Sooo cute, they're gorgeous


----------



## Lynsey (Apr 13, 2008)

They are little stunners. 

Watching our 3 week old kittens, I know I will cry buckets when they go to their new homes. At least though I know the CPL will make sure they get good ones. There is no way I could take up breeding any animal, no one would ever be good enough!!!


----------



## crofty (May 2, 2008)

Selk67U2 said:


> *Haha, Thanks you two.

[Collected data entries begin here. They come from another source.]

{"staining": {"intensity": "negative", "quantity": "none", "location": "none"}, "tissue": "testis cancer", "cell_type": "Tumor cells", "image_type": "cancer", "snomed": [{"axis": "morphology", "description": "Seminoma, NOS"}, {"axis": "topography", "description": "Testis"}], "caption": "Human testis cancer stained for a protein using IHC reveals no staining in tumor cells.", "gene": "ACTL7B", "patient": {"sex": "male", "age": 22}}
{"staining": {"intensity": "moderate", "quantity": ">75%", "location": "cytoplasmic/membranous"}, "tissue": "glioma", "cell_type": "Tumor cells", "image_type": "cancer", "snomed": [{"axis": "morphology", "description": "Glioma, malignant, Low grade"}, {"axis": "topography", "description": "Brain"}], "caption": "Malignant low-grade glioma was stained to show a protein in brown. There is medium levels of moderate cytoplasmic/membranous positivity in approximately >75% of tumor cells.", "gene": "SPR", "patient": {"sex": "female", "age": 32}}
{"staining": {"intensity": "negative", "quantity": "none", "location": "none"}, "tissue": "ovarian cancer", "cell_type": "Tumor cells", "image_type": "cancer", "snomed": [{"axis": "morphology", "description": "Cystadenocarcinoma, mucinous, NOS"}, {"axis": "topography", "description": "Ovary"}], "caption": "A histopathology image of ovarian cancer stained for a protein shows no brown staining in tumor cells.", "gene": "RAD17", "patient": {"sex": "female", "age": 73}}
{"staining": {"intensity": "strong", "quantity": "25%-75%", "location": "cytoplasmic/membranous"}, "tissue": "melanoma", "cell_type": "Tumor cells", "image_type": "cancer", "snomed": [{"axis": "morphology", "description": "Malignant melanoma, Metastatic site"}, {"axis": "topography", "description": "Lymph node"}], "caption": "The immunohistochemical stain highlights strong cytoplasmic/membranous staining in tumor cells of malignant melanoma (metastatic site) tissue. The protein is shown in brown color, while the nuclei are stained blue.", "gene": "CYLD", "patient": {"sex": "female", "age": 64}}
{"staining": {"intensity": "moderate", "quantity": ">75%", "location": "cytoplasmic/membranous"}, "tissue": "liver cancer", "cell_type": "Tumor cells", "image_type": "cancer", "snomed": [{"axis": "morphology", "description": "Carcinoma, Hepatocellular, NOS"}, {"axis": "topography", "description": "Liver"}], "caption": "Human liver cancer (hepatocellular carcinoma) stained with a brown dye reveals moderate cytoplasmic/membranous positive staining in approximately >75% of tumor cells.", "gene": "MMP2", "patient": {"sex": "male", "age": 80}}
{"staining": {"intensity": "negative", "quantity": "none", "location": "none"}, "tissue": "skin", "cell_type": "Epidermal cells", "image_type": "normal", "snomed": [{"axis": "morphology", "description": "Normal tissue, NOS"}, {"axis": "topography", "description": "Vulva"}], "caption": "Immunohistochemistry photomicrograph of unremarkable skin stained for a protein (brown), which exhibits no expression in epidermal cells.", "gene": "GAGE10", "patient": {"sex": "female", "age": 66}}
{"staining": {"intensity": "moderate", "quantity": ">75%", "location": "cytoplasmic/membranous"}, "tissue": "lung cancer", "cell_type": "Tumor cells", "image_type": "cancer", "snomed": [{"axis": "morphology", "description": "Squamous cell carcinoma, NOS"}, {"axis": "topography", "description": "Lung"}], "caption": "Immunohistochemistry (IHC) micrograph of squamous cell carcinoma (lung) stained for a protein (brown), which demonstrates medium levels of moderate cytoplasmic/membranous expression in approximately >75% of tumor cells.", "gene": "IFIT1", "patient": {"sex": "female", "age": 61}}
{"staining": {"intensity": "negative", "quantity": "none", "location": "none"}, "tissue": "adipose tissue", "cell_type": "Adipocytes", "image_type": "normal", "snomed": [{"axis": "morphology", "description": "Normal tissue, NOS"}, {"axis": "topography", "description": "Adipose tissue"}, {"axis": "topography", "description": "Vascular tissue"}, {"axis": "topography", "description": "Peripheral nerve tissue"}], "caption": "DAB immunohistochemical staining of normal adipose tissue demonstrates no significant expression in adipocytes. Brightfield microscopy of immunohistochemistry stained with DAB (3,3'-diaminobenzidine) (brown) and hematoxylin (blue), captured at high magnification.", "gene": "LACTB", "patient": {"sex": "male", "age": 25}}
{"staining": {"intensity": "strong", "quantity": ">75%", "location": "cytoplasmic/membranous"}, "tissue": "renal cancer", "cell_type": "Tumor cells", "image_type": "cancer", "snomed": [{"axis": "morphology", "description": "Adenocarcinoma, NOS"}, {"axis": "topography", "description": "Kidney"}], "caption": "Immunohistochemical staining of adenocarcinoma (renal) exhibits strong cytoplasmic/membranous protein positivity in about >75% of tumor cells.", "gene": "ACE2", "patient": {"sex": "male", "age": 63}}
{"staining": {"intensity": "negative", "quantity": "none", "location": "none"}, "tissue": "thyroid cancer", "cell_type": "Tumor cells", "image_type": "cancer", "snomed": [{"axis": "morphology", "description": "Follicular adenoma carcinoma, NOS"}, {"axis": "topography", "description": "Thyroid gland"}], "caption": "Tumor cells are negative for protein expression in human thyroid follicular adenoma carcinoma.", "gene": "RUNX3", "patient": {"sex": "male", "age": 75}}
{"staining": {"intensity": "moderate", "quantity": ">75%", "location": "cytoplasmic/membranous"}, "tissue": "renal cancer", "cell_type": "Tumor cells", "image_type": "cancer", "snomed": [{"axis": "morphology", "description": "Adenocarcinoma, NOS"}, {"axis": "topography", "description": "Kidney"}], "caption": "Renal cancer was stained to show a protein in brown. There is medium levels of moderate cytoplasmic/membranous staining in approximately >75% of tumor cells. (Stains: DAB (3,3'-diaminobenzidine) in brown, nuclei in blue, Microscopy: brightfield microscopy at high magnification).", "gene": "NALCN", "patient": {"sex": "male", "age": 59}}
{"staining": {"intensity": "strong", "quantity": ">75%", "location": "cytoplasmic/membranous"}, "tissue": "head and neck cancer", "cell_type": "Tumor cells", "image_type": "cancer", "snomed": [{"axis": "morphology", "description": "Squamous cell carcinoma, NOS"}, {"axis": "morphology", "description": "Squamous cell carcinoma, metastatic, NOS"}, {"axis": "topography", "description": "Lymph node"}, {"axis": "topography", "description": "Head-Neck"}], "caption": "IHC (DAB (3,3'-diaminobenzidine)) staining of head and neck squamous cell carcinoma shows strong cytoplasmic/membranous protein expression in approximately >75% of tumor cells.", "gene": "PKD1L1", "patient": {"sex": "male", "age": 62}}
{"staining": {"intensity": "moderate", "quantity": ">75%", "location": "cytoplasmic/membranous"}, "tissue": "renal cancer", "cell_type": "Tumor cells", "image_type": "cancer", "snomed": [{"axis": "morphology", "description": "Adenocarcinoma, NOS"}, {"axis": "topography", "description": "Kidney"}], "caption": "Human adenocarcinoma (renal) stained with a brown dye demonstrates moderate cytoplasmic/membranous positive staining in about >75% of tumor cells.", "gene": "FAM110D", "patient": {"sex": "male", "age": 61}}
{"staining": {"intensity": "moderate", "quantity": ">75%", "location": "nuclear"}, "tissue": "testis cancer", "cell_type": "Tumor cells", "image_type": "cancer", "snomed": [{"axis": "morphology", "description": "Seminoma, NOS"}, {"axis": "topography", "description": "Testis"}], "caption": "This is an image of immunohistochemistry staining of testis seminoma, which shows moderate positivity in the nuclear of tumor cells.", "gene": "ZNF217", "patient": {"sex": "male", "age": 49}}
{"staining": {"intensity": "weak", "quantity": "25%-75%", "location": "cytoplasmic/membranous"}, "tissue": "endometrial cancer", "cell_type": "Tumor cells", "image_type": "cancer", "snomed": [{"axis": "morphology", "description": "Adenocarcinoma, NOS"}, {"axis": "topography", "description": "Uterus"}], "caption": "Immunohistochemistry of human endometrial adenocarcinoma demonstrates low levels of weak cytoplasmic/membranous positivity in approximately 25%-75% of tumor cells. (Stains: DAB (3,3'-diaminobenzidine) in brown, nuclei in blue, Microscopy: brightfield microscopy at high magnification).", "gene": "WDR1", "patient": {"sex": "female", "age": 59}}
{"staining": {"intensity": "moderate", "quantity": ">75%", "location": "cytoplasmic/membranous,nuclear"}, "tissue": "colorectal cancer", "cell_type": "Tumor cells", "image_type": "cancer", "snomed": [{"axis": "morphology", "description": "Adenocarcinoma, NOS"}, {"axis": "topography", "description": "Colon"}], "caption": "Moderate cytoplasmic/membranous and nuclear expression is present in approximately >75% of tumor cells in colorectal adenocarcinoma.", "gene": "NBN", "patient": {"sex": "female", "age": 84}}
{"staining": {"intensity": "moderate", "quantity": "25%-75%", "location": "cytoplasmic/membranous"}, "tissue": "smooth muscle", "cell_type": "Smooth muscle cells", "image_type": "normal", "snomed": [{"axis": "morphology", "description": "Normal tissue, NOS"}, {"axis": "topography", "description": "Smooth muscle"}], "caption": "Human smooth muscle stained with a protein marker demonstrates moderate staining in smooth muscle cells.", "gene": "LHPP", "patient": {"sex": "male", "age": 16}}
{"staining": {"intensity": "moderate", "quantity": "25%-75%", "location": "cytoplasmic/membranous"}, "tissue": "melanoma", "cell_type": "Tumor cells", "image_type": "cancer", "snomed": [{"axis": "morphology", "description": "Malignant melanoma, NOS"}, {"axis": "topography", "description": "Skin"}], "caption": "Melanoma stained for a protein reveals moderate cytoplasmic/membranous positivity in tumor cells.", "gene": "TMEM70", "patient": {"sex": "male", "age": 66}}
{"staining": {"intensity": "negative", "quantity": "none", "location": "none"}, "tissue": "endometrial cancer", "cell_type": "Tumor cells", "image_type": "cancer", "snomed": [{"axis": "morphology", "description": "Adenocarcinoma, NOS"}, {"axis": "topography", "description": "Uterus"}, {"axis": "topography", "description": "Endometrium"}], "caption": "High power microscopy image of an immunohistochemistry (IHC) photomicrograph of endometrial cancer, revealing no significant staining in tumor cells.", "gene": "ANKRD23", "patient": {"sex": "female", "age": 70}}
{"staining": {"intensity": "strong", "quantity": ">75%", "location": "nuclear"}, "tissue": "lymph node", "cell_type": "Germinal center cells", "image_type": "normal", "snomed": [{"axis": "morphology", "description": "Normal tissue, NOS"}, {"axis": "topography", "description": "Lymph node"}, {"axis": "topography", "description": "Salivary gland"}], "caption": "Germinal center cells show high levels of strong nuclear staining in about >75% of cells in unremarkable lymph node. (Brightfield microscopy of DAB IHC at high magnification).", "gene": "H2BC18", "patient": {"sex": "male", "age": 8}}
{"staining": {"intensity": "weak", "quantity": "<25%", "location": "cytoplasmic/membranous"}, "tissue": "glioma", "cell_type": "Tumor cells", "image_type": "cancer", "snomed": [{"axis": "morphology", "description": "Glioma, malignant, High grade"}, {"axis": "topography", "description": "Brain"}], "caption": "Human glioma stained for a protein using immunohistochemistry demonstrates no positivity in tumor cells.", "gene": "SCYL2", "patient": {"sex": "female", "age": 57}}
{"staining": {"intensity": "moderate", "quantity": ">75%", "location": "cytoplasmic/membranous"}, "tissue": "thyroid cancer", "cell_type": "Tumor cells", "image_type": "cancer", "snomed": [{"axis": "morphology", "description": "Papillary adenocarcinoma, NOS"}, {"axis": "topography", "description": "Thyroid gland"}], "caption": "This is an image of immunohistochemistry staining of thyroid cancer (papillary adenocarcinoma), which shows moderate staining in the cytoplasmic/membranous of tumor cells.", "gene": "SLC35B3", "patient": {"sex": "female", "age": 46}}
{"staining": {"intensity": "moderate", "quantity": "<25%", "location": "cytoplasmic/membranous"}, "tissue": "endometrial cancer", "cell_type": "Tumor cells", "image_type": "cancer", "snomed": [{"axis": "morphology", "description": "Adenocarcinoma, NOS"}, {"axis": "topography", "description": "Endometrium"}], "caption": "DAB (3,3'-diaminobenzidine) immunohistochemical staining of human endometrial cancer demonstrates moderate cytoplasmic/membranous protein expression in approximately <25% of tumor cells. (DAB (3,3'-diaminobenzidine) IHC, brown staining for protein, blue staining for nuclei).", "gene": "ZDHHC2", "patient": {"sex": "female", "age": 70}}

There's some still looking for the right home The Silver with no white one is staying here*


Oh i wanted that one!!!!!


----------



## Selk67U2 (May 5, 2008)

*Haha, which one do you fancy, lol.*


----------



## Siamese Kelly (Jan 6, 2008)

Gorgeous pics of exceptionally cute kitts


----------



## janet001 (Apr 30, 2008)

Very Cute


----------



## Kay73 (Mar 26, 2008)

they are all so gorgeous


----------



## crofty (May 2, 2008)

Selk67U2 said:


> *Haha, which one do you fancy, lol.*


I like the cute little silver one  in the last piccy


----------



## Selk67U2 (May 5, 2008)

*Thanks everyone for your lovely comments*


----------



## Vixie (Nov 17, 2007)

awwwww they are gorgeous and so cute


----------



## Selk67U2 (May 5, 2008)

*Ahhh, Thanks Vix*


----------



## colliemerles (Nov 2, 2007)

beautiful,,,,,,,,,,,,,,,,,,,,,,,


----------



## Selk67U2 (May 5, 2008)

*Thank You Collie*


----------



## crofty (May 2, 2008)

Can we see mummy and daddy to?


----------